Shortly after her political stunt, state censors disabled Khoi's social media accounts and pulled all her songs from the radio and TV as punishment. Since May 2016, Khoi has fallen from the glamour of pop star life and out of favor with Vietnam's government. She even claimed that her landlord pressured her to move out of her building at the behest of the police, though he didn’t respond to requests for comment. Even worse, Khoi claims she's also under constant surveillance — not officially under house arrest, but still closely monitored by the authorities. Her music career is stalled, since all Vietnamese singers must legally submit their lyrics and get approval for any performance or major media appearance from Vietnam’s Ministry of Culture, which didn’t respond to Bustle’s requests for comment. Cuffed In Freedom, her first political album, is her pièce de résistance — or her revenge — and will be independently released this year. But not in Vietnam.

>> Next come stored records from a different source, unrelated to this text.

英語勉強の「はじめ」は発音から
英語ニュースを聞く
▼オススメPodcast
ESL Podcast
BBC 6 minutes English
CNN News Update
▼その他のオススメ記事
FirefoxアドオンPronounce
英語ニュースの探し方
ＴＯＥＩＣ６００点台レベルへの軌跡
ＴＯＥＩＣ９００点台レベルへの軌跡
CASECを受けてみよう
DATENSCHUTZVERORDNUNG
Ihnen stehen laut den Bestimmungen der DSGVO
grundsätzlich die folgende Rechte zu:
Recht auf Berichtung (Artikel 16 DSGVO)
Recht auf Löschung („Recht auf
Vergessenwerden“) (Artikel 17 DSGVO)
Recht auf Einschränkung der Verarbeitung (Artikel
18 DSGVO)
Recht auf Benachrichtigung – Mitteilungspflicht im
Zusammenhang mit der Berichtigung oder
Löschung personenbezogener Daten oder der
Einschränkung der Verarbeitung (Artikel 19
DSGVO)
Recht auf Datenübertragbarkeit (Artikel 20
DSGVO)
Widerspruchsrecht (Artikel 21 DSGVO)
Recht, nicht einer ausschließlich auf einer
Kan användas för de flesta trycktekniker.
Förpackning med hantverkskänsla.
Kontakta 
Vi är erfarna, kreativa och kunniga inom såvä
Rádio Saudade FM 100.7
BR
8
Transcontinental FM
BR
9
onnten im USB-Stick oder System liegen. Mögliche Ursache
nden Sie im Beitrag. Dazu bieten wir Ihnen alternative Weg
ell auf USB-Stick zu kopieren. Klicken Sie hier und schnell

Khoi faces an uphill battle. In recent years, this tiny Southeast Asian nation has jailed numerous activists and bloggers, rivaling neighboring China and Iran. Official stats are hard to come by, but nearly 100 people have been put behind bars, according to Amnesty International. Those who question government policies, expose official corruption or call for democratic alternatives to one-party rule risk an array of less-than-savory options: police harassment, detainment, surveillance and “kangaroo court” trials with no access to legal counsel, says Phil Robertson, Human Rights Watch’s Deputy Director in Asia. The latest example of this came in July, when a prolific blogger, Tran Thi Nga, was handed a nine-year sentence in prison after a one-day trial. Her crime: posting about political corruption and environmental abuse online.

Lately, “the Vietnamese government [has been] diversifying its approach to dissidents and activists," says Robertson — he says, dispatching ruthless, anonymous men to attack them. According to a 2017 report from the Human Rights Watch, these men wear civilian clothes, but brandish iron rods, belts and sticks to harass human rights campaigners, lawyers, activists and outspoken bloggers. It doesn’t matter who’s watching either — in the last two years, 36 documented cases of these attacks took place on crowded buses, in quiet cafés and in broad daylight.

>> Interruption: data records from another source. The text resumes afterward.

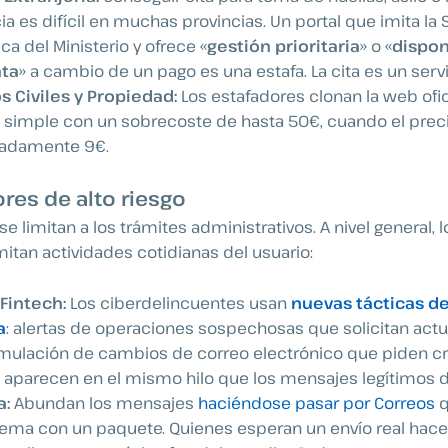
ia es difícil en muchas provincias. Un portal que imita la
ca del Ministerio y ofrece «
gestión prioritaria
» o «
dispon
ta
» a cambio de un pago es una estafa. La cita es un servi
s Civiles y Propiedad:
Los estafadores clonan la web ofic
 simple con un sobrecoste de hasta 50€, cuando el prec
adamente 9€.
res de alto riesgo
se limitan a los trámites administrativos. A nivel general,
mitan actividades cotidianas del usuario:
Fintech:
Los ciberdelincuentes usan
nuevas tácticas de
a
: alertas de operaciones sospechosas que solicitan actua
imulación de cambios de correo electrónico que piden cr
aparecen en el mismo hilo que los mensajes legítimos d
a:
Abundan los mensajes
haciéndose pasar por Correos
q
ema con un paquete. Quienes esperan un envío real hacen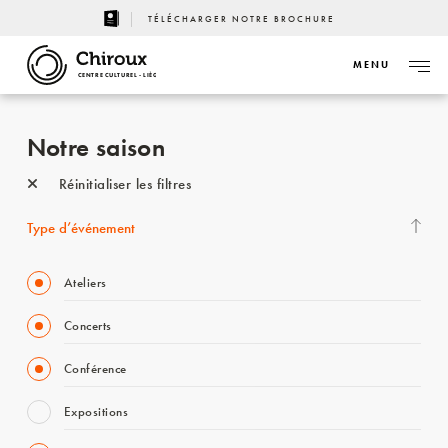
TÉLÉCHARGER NOTRE BROCHURE
MENU
CENTRE CULTUREL - LIÈGE
Notre saison
Réinitialiser les filtres
Type d’événement
Ateliers
Concerts
Conférence
Expositions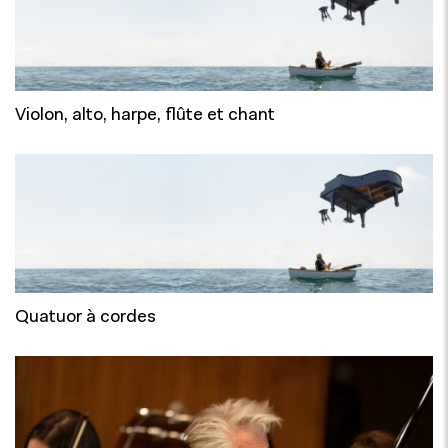
Violon, alto, harpe, flûte et chant
Quatuor à cordes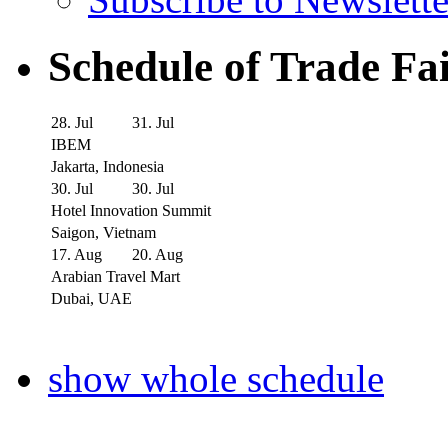
Schedule of Trade Fa
28. Jul
31. Jul
IBEM
Jakarta, Indonesia
30. Jul
30. Jul
Hotel Innovation Summit
Saigon, Vietnam
17. Aug
20. Aug
Arabian Travel Mart
Dubai, UAE
show whole schedule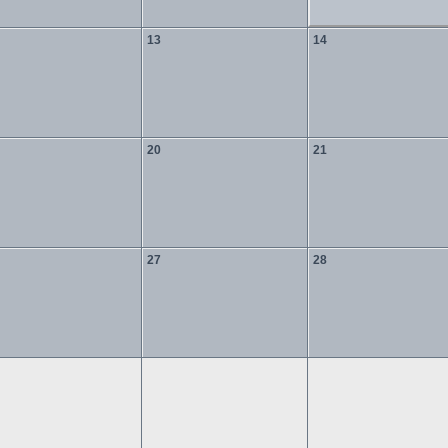
13
14
20
21
27
28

Back at the concert, dozens of fans, friends and family pack into the second floor of a damp building on the outskirts of Hanoi, not far from Vietnam’s political nucleus. Instead of the usual vocal warmups, Khoi sucks down a cigarette before the concert to get in the zone. The pre-concert ritual works: on stage, she’s thrashing and tense. The sounds of bamboo flutes, harps and drums — a nod to Vietnam’s musical traditions — meld with wild guitar synths.

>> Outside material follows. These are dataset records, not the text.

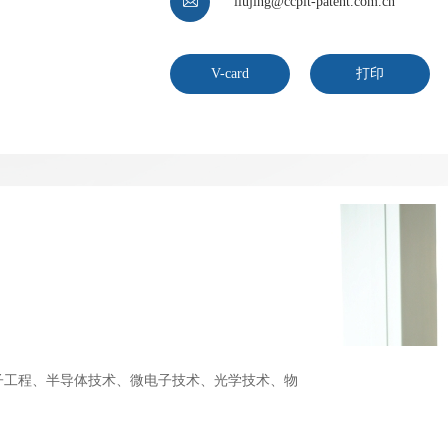

liujing@ccpit-patent.com.cn
V-card
打印
子工程、半导体技术、微电子技术、光学技术、物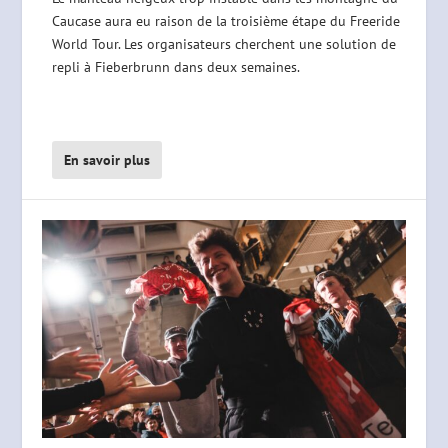
Caucase aura eu raison de la troisième étape du Freeride
World Tour. Les organisateurs cherchent une solution de
repli à Fieberbrunn dans deux semaines.
En savoir plus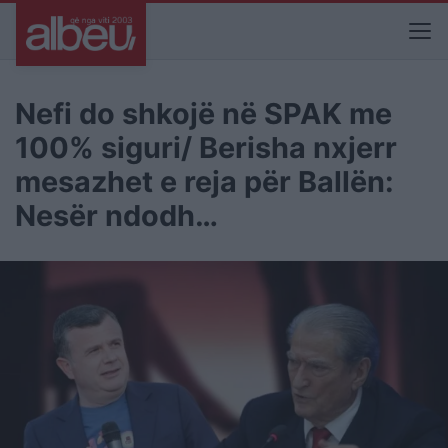
Nefi do shkojë në SPAK me
100% siguri/ Berisha nxjerr
mesazhet e reja për Ballën:
Nesër ndodh…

That’s when the raid begins.

A sea of army green surrounds the stage as 40 local gun-toting police officers storm the venue. Khoi gets off with a hefty fine this time, imposed by the municipal People’s Committee, which did not respond to Bustle's requests for comment.

Even in the face of obstacles, Khoi's voice will only continue to grow louder. "Show what you think, say what you see," she says "And that is the first step towards liberation, freedom for yourself."